PHOTO
Il terzo anniversario della strage allo stabilimento padovano delle Acciaierie Venete, dove due operai, Sergiu Todita e Marian Bratu, persero la vita tra atroci sofferenze, e altri due, dipendenti di una ditta in appalto, restarono gravemente feriti, cade in un momento in cui il tema della salute e della sicurezza sul lavoro è quanto mai attuale. La scorsa settimana è stata funestata da una lunga scia di vittime, iniziata con la giovanissima operaia tessile a Prato e proseguita con l'esplosione e il rogo del laboratorio di produzione di cannabis light di Gubbio, dove una delle due vittime aveva appena 19 anni. Questa settimana è stata scandita dagli scioperi a Prato, Varese, Bergamo e in Umbria, i teatri degli ultimi decessi sul lavoro. Ed è culminata nell'iniziativa unitaria di ieri, nella quale Cgil, Cisl e Uil hanno convocato un'assemblea di delegati e rappresentanti per la sicurezza nella quale sono intervenuti anche i segretari generali delle confederazioni.
Oggi, a conferma del fatto che in Italia da anni si muore ogni giorno sul lavoro senza che nulla cambi, i metalmeccanici di Padova si mobilitano per ricordare quel terribile 13 maggio del 2018 che falciò per sempre la vita di due operai delle Acciaierie Venete e la cambiò per sempre ai loro due colleghi dell'appalto feriti.
Con lo slogan "Lavorare per vivere con dignità e non per morire", Fim, Fiom e Uilm, insieme alle Rsu, alle lavoratrici e ai lavoratori, riaffermano la volontà di non dimenticare tutti coloro che sono morti sul lavoro. Due i presidi convocati in mattinata.
Luoghi della protesta e della memoria sono la sede dell’Inail, "l’ente - scrivono i sindacati nel comunicato - che si dovrebbe occupare della prevenzione, della cura e delle tutele legate agli infortuni sul lavoro e alle malattie professionali e la facoltà di Ingegneria dell’Università di Padova, il luogo dove si studia cosa, come e dove produrre, luogo d’origine dei processi produttivi, dove si possono prevedere gli effetti sulla salute e sicurezza dei lavoratori e dell’inquinamento ambientale. Il profitto, pertanto, non può essere l’unico punto di vista che determina le condizioni della vita lavorativa delle persone e dell’ambiente".
Per le tre sigle sindacali le condizioni e le modalità di lavoro devono cambiare e la sicurezza sul lavoro dev’essere la priorità per tutti: lavoratori, aziende, enti di controllo e governo.
"Innovazione, ricerca e sviluppo hanno bisogno di risorse nuove e non di finanziamenti a fondo perduto alle aziende in cui non viene verificata l’attuazione e l’adozione di misure adeguate per la sicurezza delle persone. L’uso delle tecnologie più avanzate e una nuova organizzazione del lavoro possono migliorare le condizioni di salubrità e sicurezza degli ambienti di lavoro. Inoltre, non vanno messe in discussione le norme del codice degli appalti che con la logica della semplificazione e liberalizzazione intervengono sul costo del lavoro smantellando regole e diritti e mettono in competizione i lavoratori fra loro"

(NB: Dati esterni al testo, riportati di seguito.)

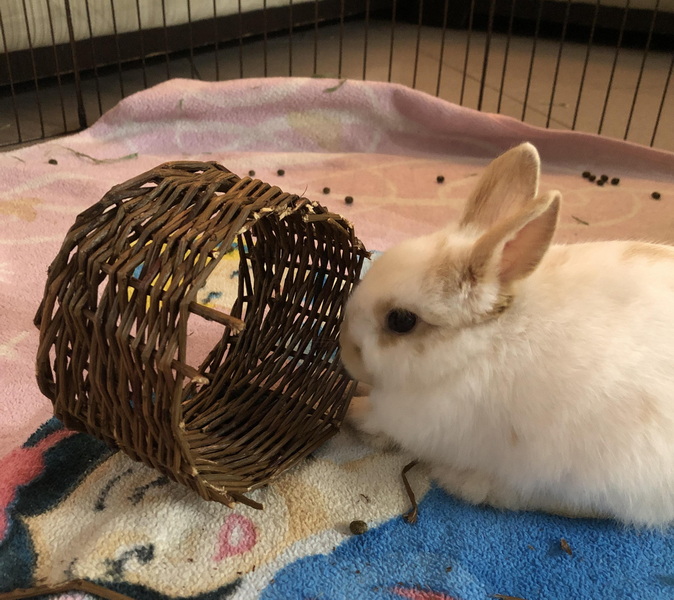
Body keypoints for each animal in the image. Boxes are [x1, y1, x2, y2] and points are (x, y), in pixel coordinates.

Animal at [339, 142, 674, 527]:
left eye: (401, 321)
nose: (344, 351)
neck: (480, 342)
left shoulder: (406, 419)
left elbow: (372, 417)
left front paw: (349, 407)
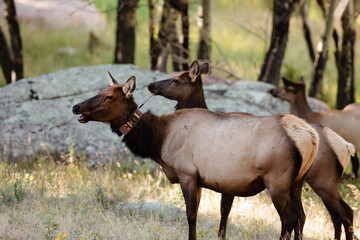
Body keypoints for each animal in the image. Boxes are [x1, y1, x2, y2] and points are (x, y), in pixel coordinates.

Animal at [72, 71, 318, 240]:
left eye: (109, 97)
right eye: (99, 92)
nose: (76, 107)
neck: (158, 140)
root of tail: (310, 137)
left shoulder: (187, 174)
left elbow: (191, 216)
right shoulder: (200, 180)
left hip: (277, 180)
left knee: (288, 219)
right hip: (297, 182)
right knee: (301, 216)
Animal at [148, 60, 356, 240]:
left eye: (175, 80)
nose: (151, 85)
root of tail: (347, 147)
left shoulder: (227, 178)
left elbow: (224, 210)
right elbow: (225, 211)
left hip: (318, 181)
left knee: (337, 214)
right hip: (301, 182)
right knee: (314, 215)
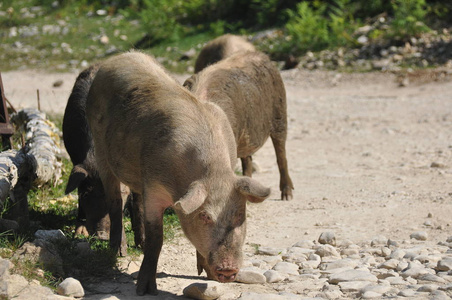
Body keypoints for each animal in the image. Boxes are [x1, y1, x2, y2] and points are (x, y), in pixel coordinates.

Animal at [86, 50, 270, 294]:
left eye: (240, 215)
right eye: (204, 216)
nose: (228, 270)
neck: (212, 173)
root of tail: (120, 57)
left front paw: (206, 276)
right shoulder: (154, 186)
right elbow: (157, 239)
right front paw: (146, 290)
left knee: (135, 199)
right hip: (99, 146)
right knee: (115, 199)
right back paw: (118, 251)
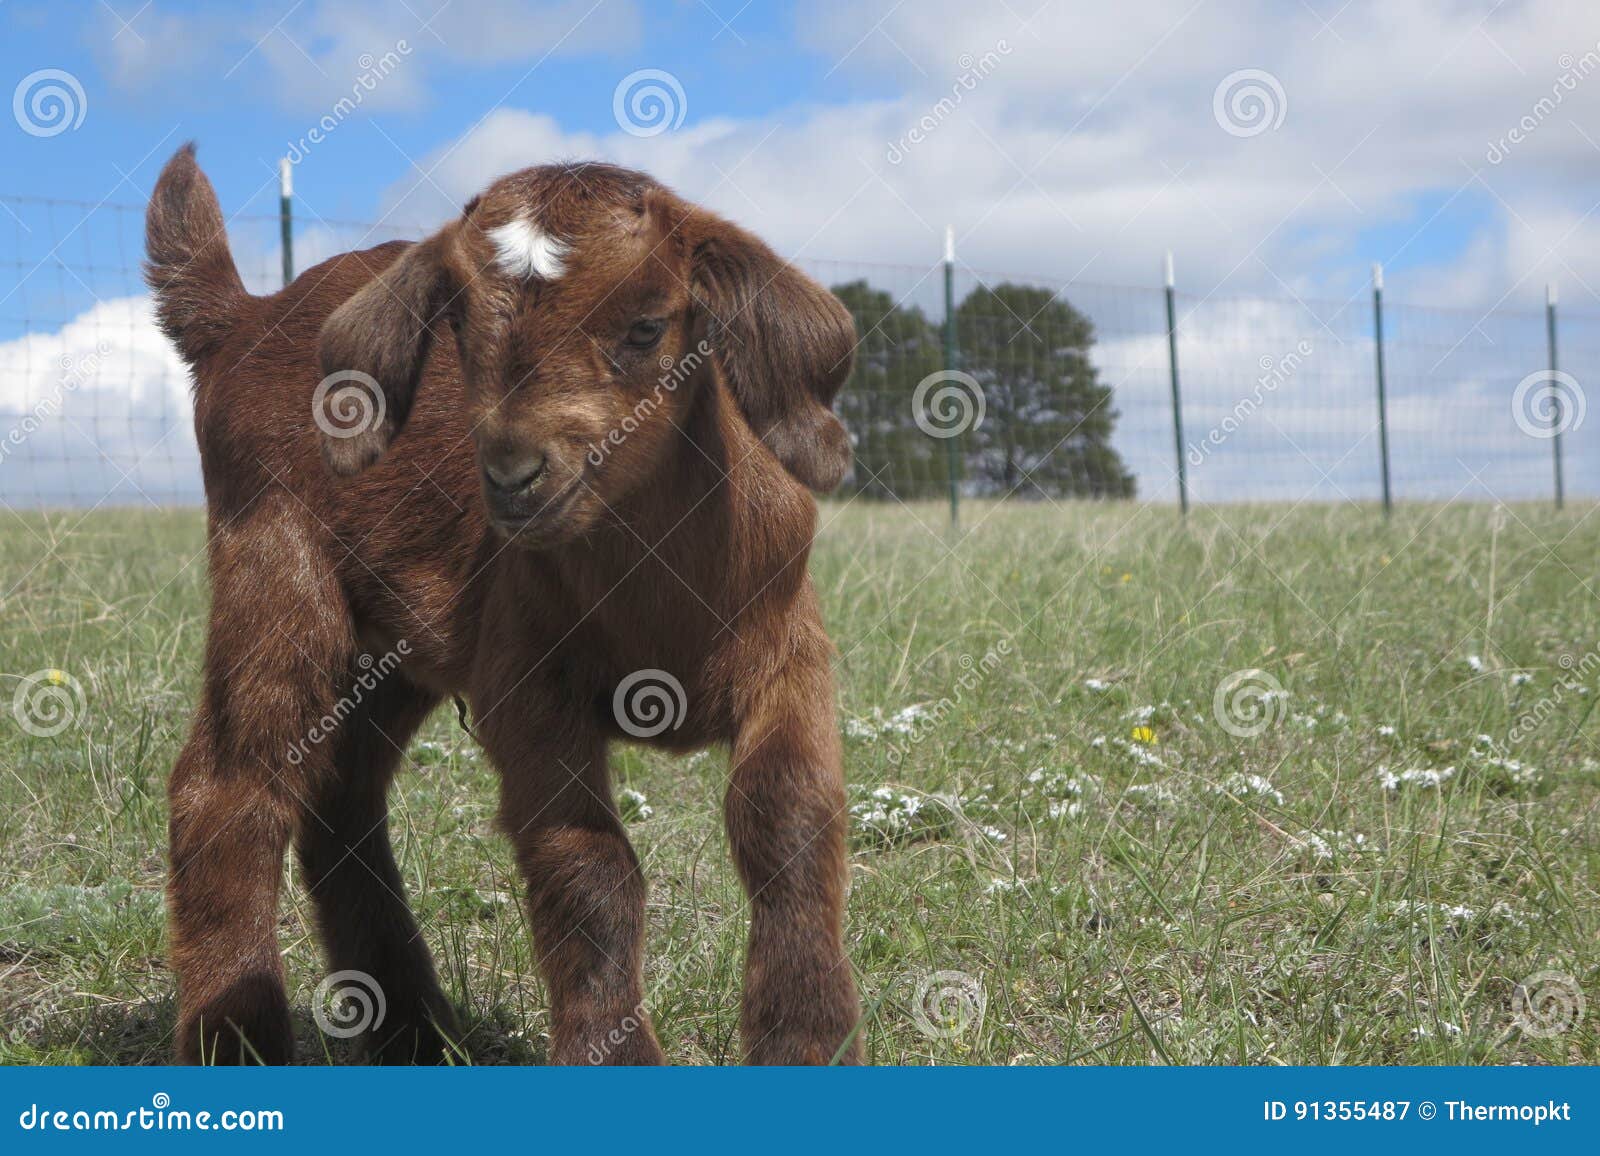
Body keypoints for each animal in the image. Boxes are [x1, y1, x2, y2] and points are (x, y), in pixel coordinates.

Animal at [144, 144, 862, 1065]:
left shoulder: (790, 647)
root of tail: (237, 320)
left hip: (392, 653)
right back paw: (239, 1038)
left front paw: (807, 1037)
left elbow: (787, 816)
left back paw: (414, 1031)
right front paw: (615, 1058)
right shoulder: (524, 683)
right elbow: (590, 865)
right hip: (274, 570)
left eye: (646, 326)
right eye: (459, 327)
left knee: (341, 800)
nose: (513, 475)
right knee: (229, 788)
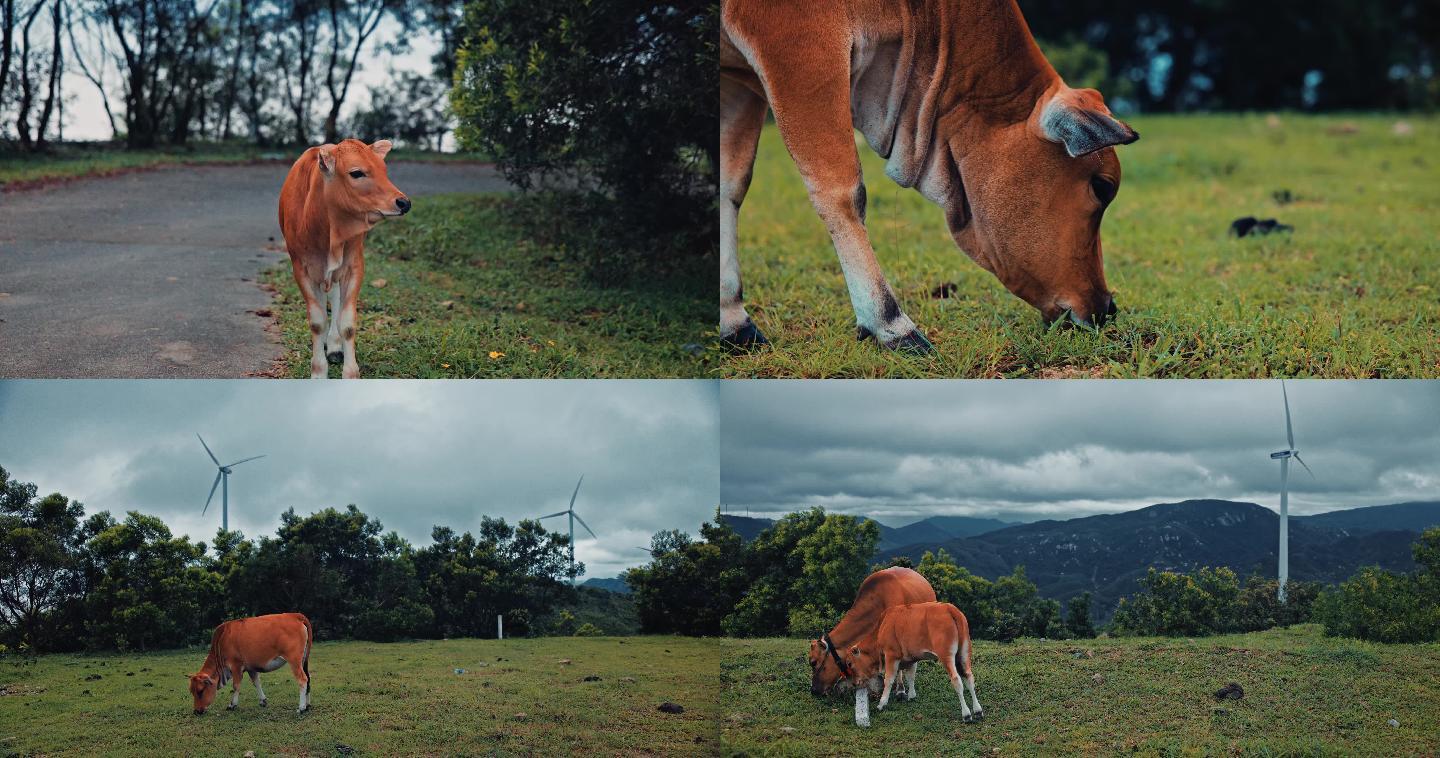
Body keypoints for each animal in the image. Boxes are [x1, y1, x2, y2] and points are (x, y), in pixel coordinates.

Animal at [277, 139, 411, 380]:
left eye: (383, 169)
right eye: (356, 173)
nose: (403, 202)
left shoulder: (354, 266)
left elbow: (347, 324)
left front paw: (350, 373)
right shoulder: (301, 269)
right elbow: (317, 322)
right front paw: (318, 372)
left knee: (336, 298)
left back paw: (334, 346)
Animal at [725, 0, 1140, 350]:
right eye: (1102, 187)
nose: (1107, 307)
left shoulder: (738, 81)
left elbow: (732, 186)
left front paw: (733, 318)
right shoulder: (799, 46)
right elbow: (842, 192)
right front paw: (890, 324)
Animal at [840, 602, 984, 729]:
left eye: (849, 663)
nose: (854, 683)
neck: (882, 627)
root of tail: (949, 608)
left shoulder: (891, 655)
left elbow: (889, 680)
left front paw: (882, 703)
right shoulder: (912, 658)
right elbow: (910, 676)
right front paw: (911, 695)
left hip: (946, 655)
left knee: (957, 680)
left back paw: (966, 714)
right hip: (964, 653)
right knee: (969, 677)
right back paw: (977, 711)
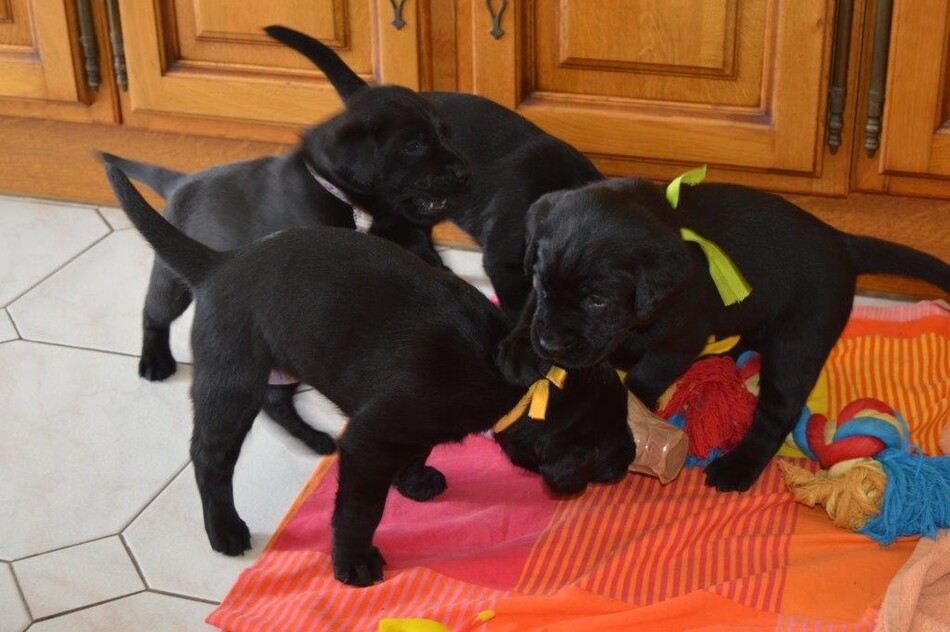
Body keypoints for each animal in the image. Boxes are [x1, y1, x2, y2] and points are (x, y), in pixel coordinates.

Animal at [102, 76, 470, 382]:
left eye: (446, 134)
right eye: (413, 145)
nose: (464, 172)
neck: (351, 203)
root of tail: (178, 181)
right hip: (170, 277)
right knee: (154, 312)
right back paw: (154, 361)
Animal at [106, 164, 640, 588]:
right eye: (604, 441)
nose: (631, 458)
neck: (514, 385)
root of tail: (220, 263)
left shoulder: (405, 427)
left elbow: (417, 449)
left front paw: (414, 479)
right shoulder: (370, 440)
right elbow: (360, 510)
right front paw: (354, 562)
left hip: (286, 357)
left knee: (276, 401)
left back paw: (313, 437)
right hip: (230, 377)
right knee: (210, 455)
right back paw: (224, 528)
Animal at [498, 177, 950, 494]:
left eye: (597, 301)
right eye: (539, 281)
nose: (550, 345)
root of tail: (843, 242)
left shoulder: (681, 337)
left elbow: (645, 375)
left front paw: (629, 408)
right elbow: (528, 311)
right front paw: (519, 351)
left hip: (799, 341)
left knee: (779, 412)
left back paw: (739, 466)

"Gli organismi di controllo e di ispezione come lo Spisal - continua la nota - vanno rafforzati aumentando l’organico e formandolo rispetto alle diversità delle tipologie produttive dei vari settori industriali. La sorveglianza sanitaria nei luoghi di lavoro non può più essere affidata ad un sistema privato sovvenzionato direttamente dalle singole imprese, ma dev’essere pubblica e indipendente. Va rimossa la precarietà come condizione di ricatto dei lavoratori che devono essere coscienti dei propri diritti e che non devono essere costretti ad accettare qualsiasi compromesso pur di lavorare. Proprio perché i lavori non sono tutti uguali e non possono essere svolti a qualsiasi età e in qualsiasi condizione, è necessario rivedere la normativa dei lavori usuranti e gravosi e il diritto di accesso alla pensione abbassando l’età e la quantità di anni necessari per accedervi".
"Le lavoratrici e i lavoratori - concludono Fim, FIom e Uilm di Padova - non possono essere sacrificabili in nome del profitto. Essi sono il cuore, il motore e il futuro del nostro Paese com’è stato dimostrato anche durante la pandemia tutt’ora in atto. I metalmeccanici padovani, il 28 marzo 2019, con l’urlo “O ti fermi o muori” ribadirono la centralità e il valore dei lavoratori e, oggi come allora, confermano il proprio impegno a non accettare la morte come un’eventualità possibile del lavoro".